Shake It Up together with our partners at The Michael J. Fox Foundation are excited to announce funding for the University of Queensland to study the gut-brain axis in Parkinson’s disease.
Gut dysfunction and microbiome dysbiosis have been linked to the onset and progression of Parkinson’s PD) pathology. However, the mechanisms by which an altered gut microbial population can initiate or contribute to disease progression remains poorly defined. It has been recently uncovered that the microbial pathways for synthesis of Trimethylamine (TMA) are specifically elevated in PD patients. Further studies in Australian PD patients and other published reports have shown that TMAO is elevated in PD patient bloods and biofluids and suggest that elevated TMAO could in PD patients can indicate faster disease progression and worsened outcomes.
The studies aim to systematically characterise and confirm the processes by which bacterial TMAO can drive PD pathology and disease progression at the gut-brain axis. It will assess if elevated TMAO can exacerbate motor and non-motor symptoms features relevant to human PD. The results from studies will provide new insights and clear evidence for TMAO as a possible driver of disease progression at the gut-brain axis in PD.
Should this theory be confirmed the study results will then provide the basis for developing new treatment strategies aimed at reducing TMAO-mediated pathology in PD to slow or halt disease progression.
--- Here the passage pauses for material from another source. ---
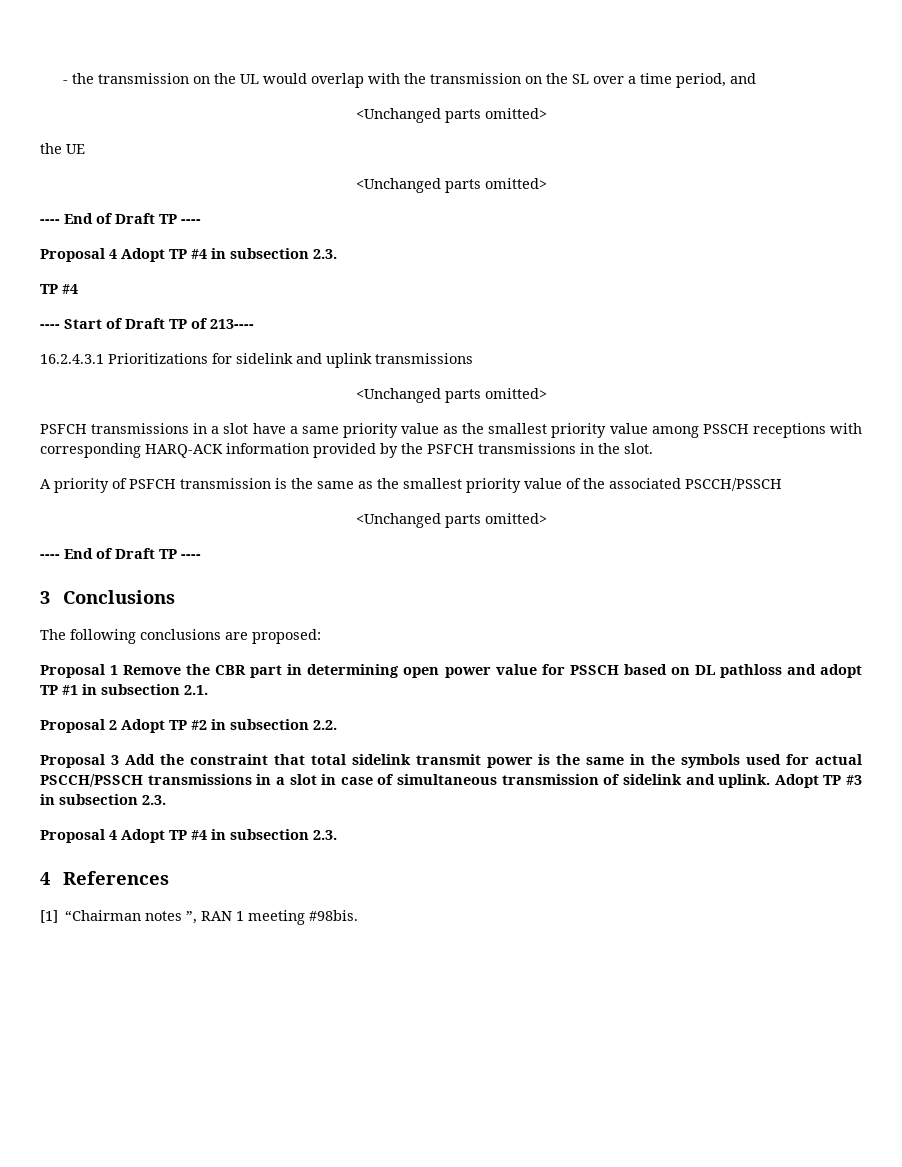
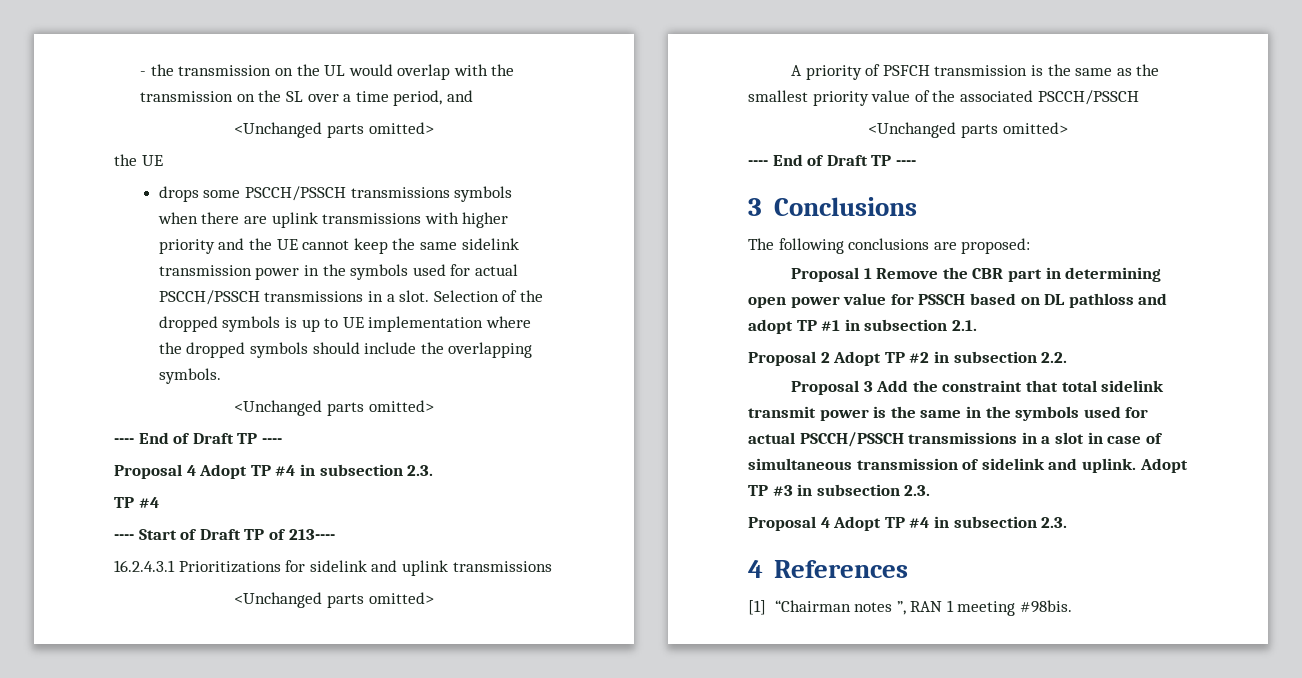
(85, 149) none -> [158,186,513,202] [157,212,509,228] [158,238,519,254] [158,264,519,280] [158,290,544,305] [158,316,532,332] [158,342,533,358] [158,368,221,384] // drops some PSCCH/PSSCH transmissions symbols when there are uplink transmissions with higher priority and the UE cannot keep the same sidelink transmission power in the symbols used for actual PSCCH/PSSCH transmissions in a slot. Selection of the dropped symbols is up to UE implementation where the dropped symbols should include the overlapping symbols.
[40,423,862,438] [40,443,653,458] // PSFCH transmissions in a slot have a same priority value as the smallest priority value among PSSCH receptions with corresponding HARQ-ACK information provided by the PSFCH transmissions in the slot. -> (434, 598) none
Study Location: The University of Queensland
Principal Investigator: Dr Richard Gordon
Project Duration: 12 Months
About Dr Richard Gordon
Dr. Gordon leads the Translational Neuroscience Laboratory at The University of Queensland. His research has focused on understanding the mechanisms driving the chronic inflammation linked to the progression of Parkinson’s disease (PD). His group is working on identifying novel therapeutic targets and developing new treatment strategies to slow or halt the progression of PD. His findings have contributed to landmark advances in the field, most recently, the discovery that an inflammatory complex called NLRP3 precipitates alpha-synuclein aggregation revealed a new therapeutic target for PD. He is a board-certified toxicologist with the American Board of Toxicology and has served as a member of the Australian Gene Technology Technical Advisory Committee, which advises the Australian Gene Technology Regulator. He is also a science ambassador for the World Parkinson Coalition and the triennial World Parkinson Congress.